The newly appointed chair of the Canada Infrastructure Bank (CIB) arrives with a record of supporting deep retrofits. Tamara Vrooman, current president of the Vancouver International Airport, brings leadership experience in the private and public sectors to the mantle of the crown corporation’s 11-member board of directors.
CIB has a mandate to invest $35 billion in complex and innovative infrastructure, while partnering with private and institutional investors to further leverage government funds and stimulate economic growth. Most recently, it has been tasked with rollout of the three-year, $10-billion Growth Plan, which includes $2 billion for large-scale building retrofits.
“Tamara is an excellent choice for chair of the Canada Infrastructure Bank. She brings a strong financial and infrastructure background, and important leadership skills to the role,” says Catherine McKenna, Minister of Infrastructure and Communities. “Tamara clearly understands the critical role of infrastructure in building our country, growing our economy, creating jobs and attracting investment and tackling climate change.”
She is the former president and chief executive officer of Vancity, Canada’s largest community credit unit, and has previously served as the British Columbia’s deputy minister of finance.
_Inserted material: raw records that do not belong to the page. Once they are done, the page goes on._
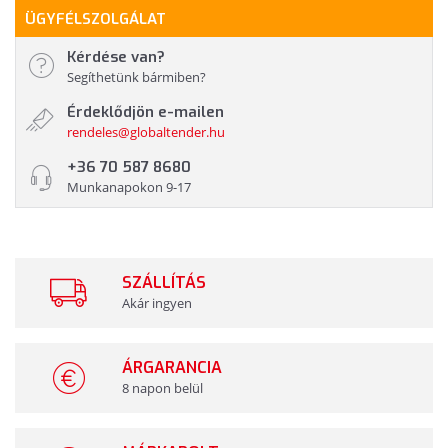
ÜGYFÉLSZOLGÁLAT
Kérdése van?
Segíthetünk bármiben?
Érdeklődjön e-mailen
rendeles@globaltender.hu
+36 70 587 8680
Munkanapokon 9-17
SZÁLLÍTÁS
Akár ingyen
ÁRGARANCIA
8 napon belül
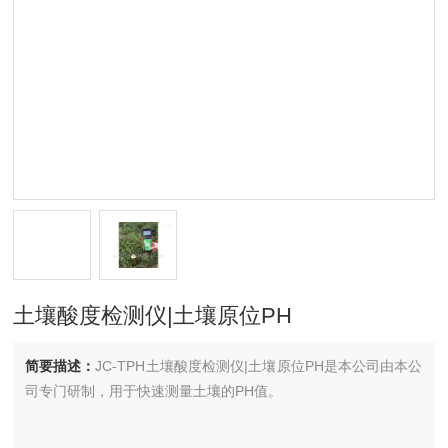
土壤酸度检测仪|土壤原位PH
简要描述：
JC-TPH土壤酸度检测仪|土壤原位PH是本公司由本公
司专门研制，用于快速测量土壤的PH值。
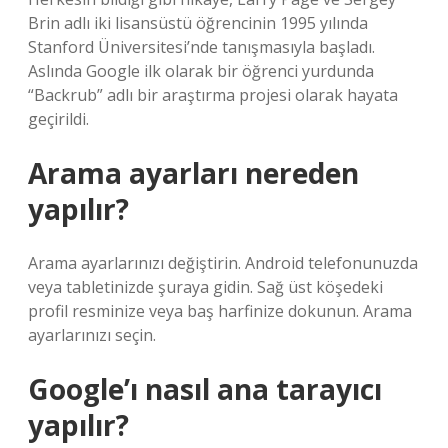
Brin adlı iki lisansüstü öğrencinin 1995 yılında
Stanford Üniversitesi’nde tanışmasıyla başladı.
Aslında Google ilk olarak bir öğrenci yurdunda
“Backrub” adlı bir araştırma projesi olarak hayata
geçirildi.
Arama ayarları nereden
yapılır?
Arama ayarlarınızı değiştirin. Android telefonunuzda
veya tabletinizde şuraya gidin. Sağ üst köşedeki
profil resminize veya baş harfinize dokunun. Arama
ayarlarınızı seçin.
Google’ı nasıl ana tarayıcı
yapılır?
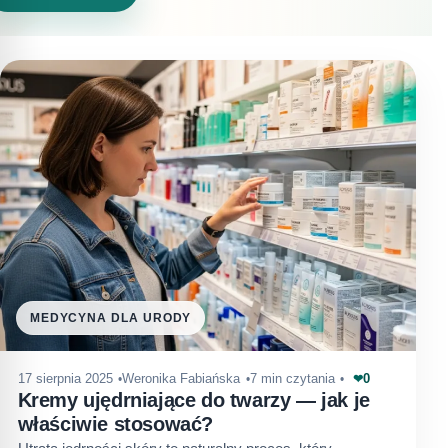
MEDYCYNA DLA URODY
0
17 sierpnia 2025
Weronika Fabiańska
7 min czytania
❤
Kremy ujędrniające do twarzy — jak je
właściwie stosować?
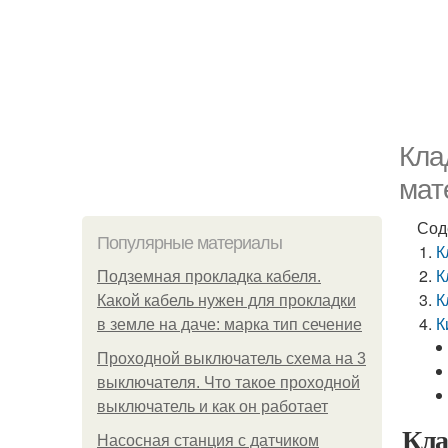
Кла
мат
Сод
Популярные материалы
К
К
Подземная прокладка кабеля.
К
Какой кабель нужен для прокладки
К
в земле на даче: марка тип сечение
Проходной выключатель схема на 3
выключателя. Что такое проходной
выключатель и как он работает
Кла
Насосная станция с датчиком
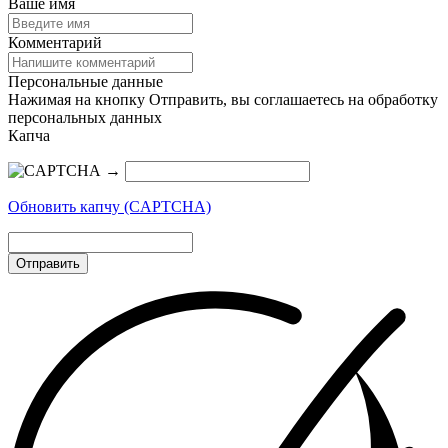
Ваше имя
Комментарий
Персональные данные
Нажимая на кнопку Отправить, вы соглашаетесь на обработку
персональных данных
Капча
→
Обновить капчу (CAPTCHA)
Отправить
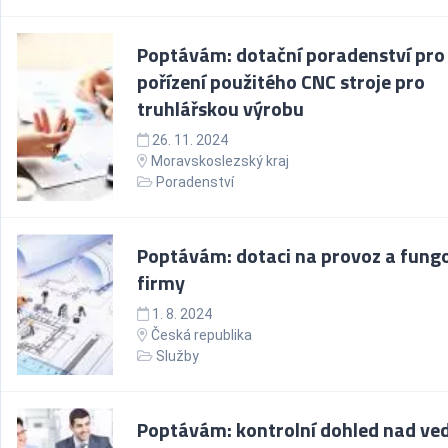
Poptávám: dotační poradenství pro
pořízení použitého CNC stroje pro
truhlářskou výrobu
26. 11. 2024
Moravskoslezský kraj
Poradenství
Poptávám: dotaci na provoz a fung
firmy
1. 8. 2024
Česká republika
Služby
Poptávám: kontrolní dohled nad ve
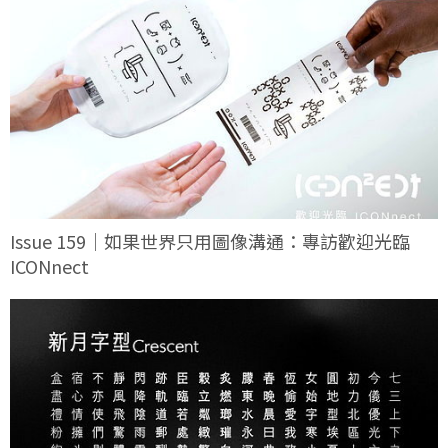
Issue 159｜如果世界只用圖像溝通：專訪歡迎光臨
ICONnect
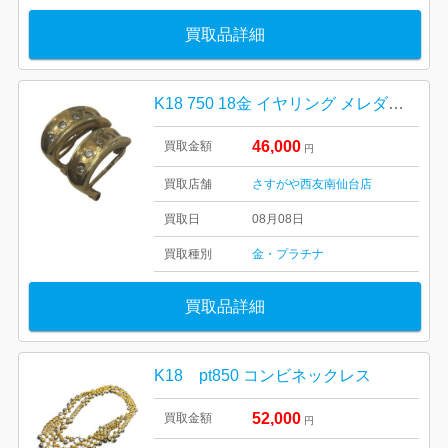
買取品詳細
K18 750 18金 イヤリング メレダイヤ
46,000
買取金額
円
買取店舗
さすがや西友南仙台店
買取日
08月08日
買取種別
金・プラチナ
買取品詳細
K18 pt850 コンビネックレス
52,000
買取金額
円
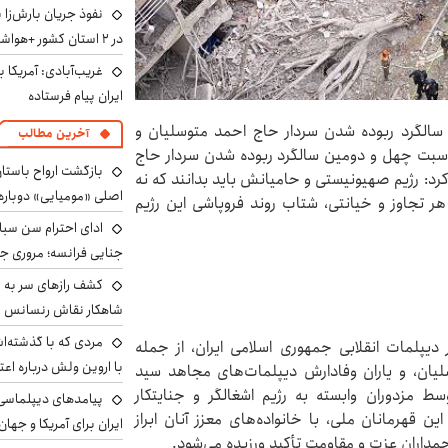
نفوذ جریان بارش‌زا 
در ۲ استان کشور +هواشناسی فردا
غریب‌آبادی: آمریکا 
ایران پیام فرستاده
 سالگرد ربوده شدن سردار حاج احمد متوسلیان و
آخرین مطالب
مناسبت چهل و دومین سالگرد ربوده شدن سردار حاج
بازگشت ارواح باستان 
 کرد: رژیم صهیونیستی و حامیانش باید بدانند که نه
اصلی «مومیایی» دوباره
 هر تجاوز و خیانتی، شتاب روند فروپاشی این رژیم
ادای احترام سن سبا
جنایی فرانسه؛ مروری جام
کشف رازهای سر به مه
شاهکار نقاش رنسانس ب
مردی که با گذشته‌ا
یپلمات انقلابی جمهوری اسلامی ایران، از جمله
با اروین ولش درباره اعت
لیان، و یاران وفادارش دیپلمات‌های مجاهد سید
 مزدوران وابسته به رژیم اشغالگر و جنایتکار
پیامدهای دیپلماسی 
 قهرمانان ملی، با خانواده‌های معزز آنان ابراز
ایران برای آمریکا و جهان
چمداران عزت و مقاومت تأکید ورزیده می‌شود.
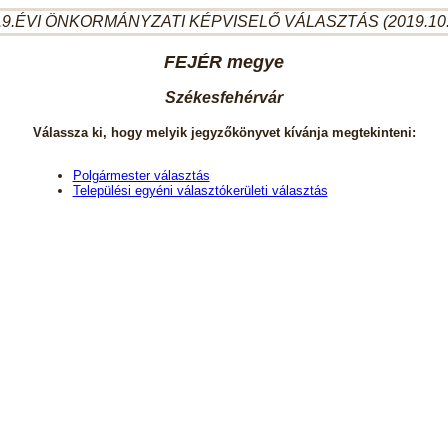
9.ÉVI ÖNKORMÁNYZATI KÉPVISELŐ VÁLASZTÁS (2019.10
FEJÉR megye
Székesfehérvár
Válassza ki, hogy melyik jegyzőkönyvet kívánja megtekinteni:
Polgármester választás
Települési egyéni választókerületi választás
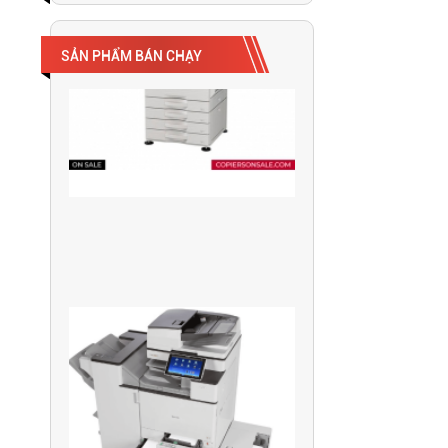
SẢN PHẨM BÁN CHẠY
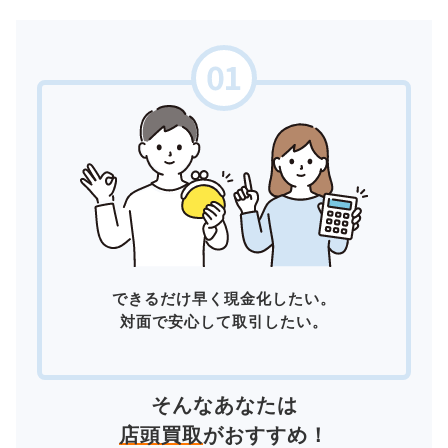
できるだけ早く現金化したい。
対面で安心して取引したい。
そんなあなたは
店頭買取
がおすすめ！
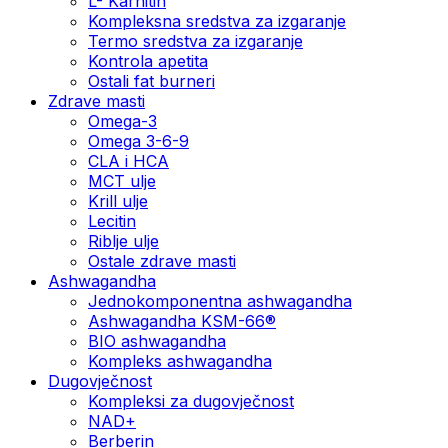
L- Karnitin
Kompleksna sredstva za izgaranje
Termo sredstva za izgaranje
Kontrola apetita
Ostali fat burneri
Zdrave masti
Omega-3
Omega 3-6-9
CLA i HCA
MCT ulje
Krill ulje
Lecitin
Riblje ulje
Ostale zdrave masti
Ashwagandha
Jednokomponentna ashwagandha
Ashwagandha KSM-66®
BIO ashwagandha
Kompleks ashwagandha
Dugovječnost
Kompleksi za dugovječnost
NAD+
Berberin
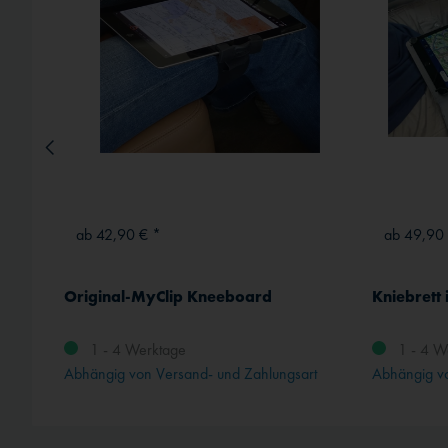
ab 42,90 € *
ab 49,90
Original-MyClip Kneeboard
Kniebrett i
1 - 4 Werktage
1 - 4 W
Abhängig von Versand- und Zahlungsart
Abhängig vo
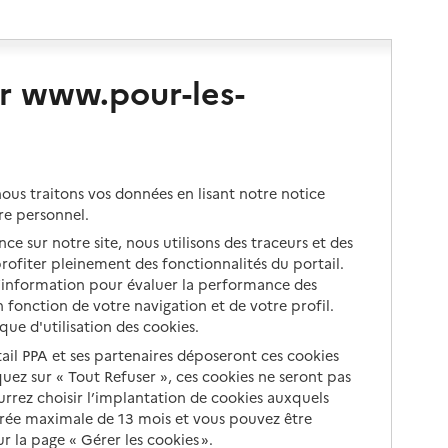
r www.pour-les-
us traitons vos données en lisant notre notice
re personnel.
ce sur notre site, nous utilisons des traceurs et des
 profiter pleinement des fonctionnalités du portail.
d’information pour évaluer la performance des
 fonction de votre navigation et de votre profil.
ique d'utilisation des cookies.
tail PPA et ses partenaires déposeront ces cookies
iquez sur « Tout Refuser », ces cookies ne seront pas
ourrez choisir l’implantation de cookies auxquels
urée maximale de 13 mois et vous pouvez être
 la page « Gérer les cookies ».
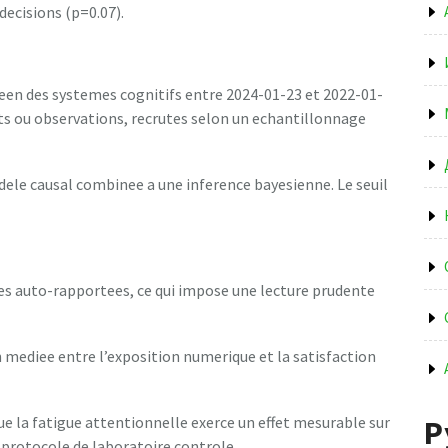
decisions (p=0.07).
peen des systemes cognitifs entre 2024-01-23 et 2022-01-
ts ou observations, recrutes selon un echantillonnage
dele causal combinee a une inference bayesienne. Le seuil
ees auto-rapportees, ce qui impose une lecture prudente
 mediee entre l’exposition numerique et la satisfaction
e la fatigue attentionnelle exerce un effet mesurable sur
Р
n protocole de laboratoire controle.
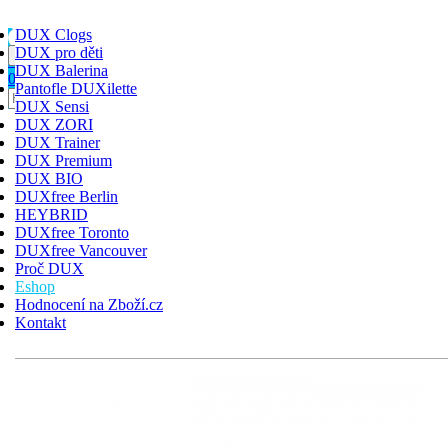
DUX Clogs
DUX pro děti
Toggle navigation
HLEDAT
PŘIHLÁSIT
KOŠÍK
DUX Balerina
0
Pantofle DUXilette
DUX Clogs
DUX Sensi
DUX pro děti
DUX ZORI
DUX Balerina
DUX Trainer
Pantofle DUXilette
DUX Premium
DUX Sensi
DUX BIO
DUX ZORI
DUXfree Berlin
DUX Trainer
HEYBRID
DUX Premium
DUXfree Toronto
DUX BIO
DUXfree Vancouver
DUXfree Berlin
Proč DUX
HEYBRID
Eshop
DUXfree Toronto
Hodnocení na Zboží.cz
DUXfree Vancouver
Kontakt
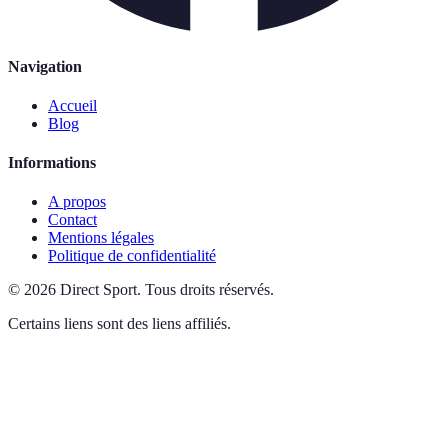
Navigation
Accueil
Blog
Informations
A propos
Contact
Mentions légales
Politique de confidentialité
©
2026
Direct Sport
.
Tous droits réservés.
Certains liens sont des liens affiliés.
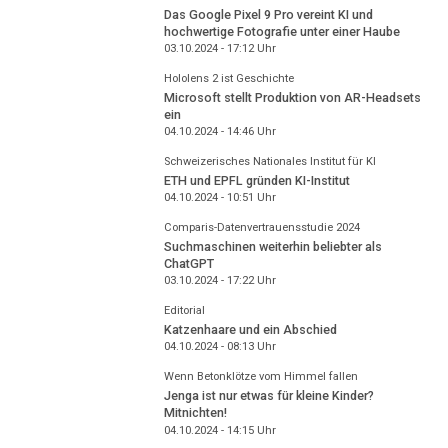
Das Google Pixel 9 Pro vereint KI und
hochwertige Fotografie unter einer Haube
03.10.2024 - 17:12
Uhr
Hololens 2 ist Geschichte
Microsoft stellt Produktion von AR-Headsets
ein
04.10.2024 - 14:46
Uhr
Schweizerisches Nationales Institut für KI
ETH und EPFL gründen KI-Institut
04.10.2024 - 10:51
Uhr
Comparis-Datenvertrauensstudie 2024
Suchmaschinen weiterhin beliebter als
ChatGPT
03.10.2024 - 17:22
Uhr
Editorial
Katzenhaare und ein Abschied
04.10.2024 - 08:13
Uhr
Wenn Betonklötze vom Himmel fallen
Jenga ist nur etwas für kleine Kinder?
Mitnichten!
04.10.2024 - 14:15
Uhr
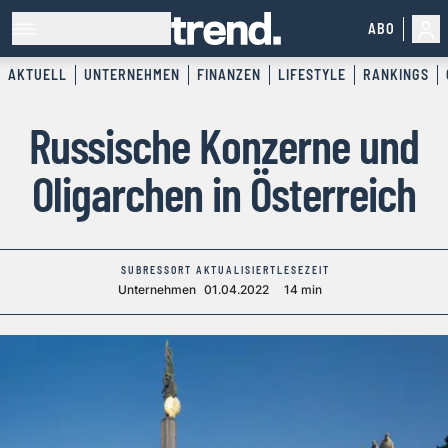
ABO
AKTUELL
UNTERNEHMEN
FINANZEN
LIFESTYLE
RANKINGS
Russische Konzerne und
Oligarchen in Österreich
SUBRESSORT
AKTUALISIERT
LESEZEIT
Unternehmen
01.04.2022
14 min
In 2019, as co-chair of the federal government’s Advisory Council on Climate Action, she submitted recommendations that perhaps foreshadow her new role.
The advisory council’s final report called on the federal government to “accelerate the pace of deep retrofits” in its own assets and to develop standardized and widely available tools for measuring expected and actual performance of retrofits. “The Canada Infrastructure Bank should be operationalized with expertise to disseminate these best practices, and to build and aggregate pipelines of local retrofit projects,” it states.
Vrooman replaces Michael Sabia as CIB chair following his recent appointment as Canada’s deputy minister of finance.
“Because of my background in both the public and private sectors, I believe I can be useful in bridging between the two to help the CIB develop and finance public interest projects of national importance,” Vrooman observes. “We have a vitally important job to do in fostering economic growth in Canada at an especially critical time.”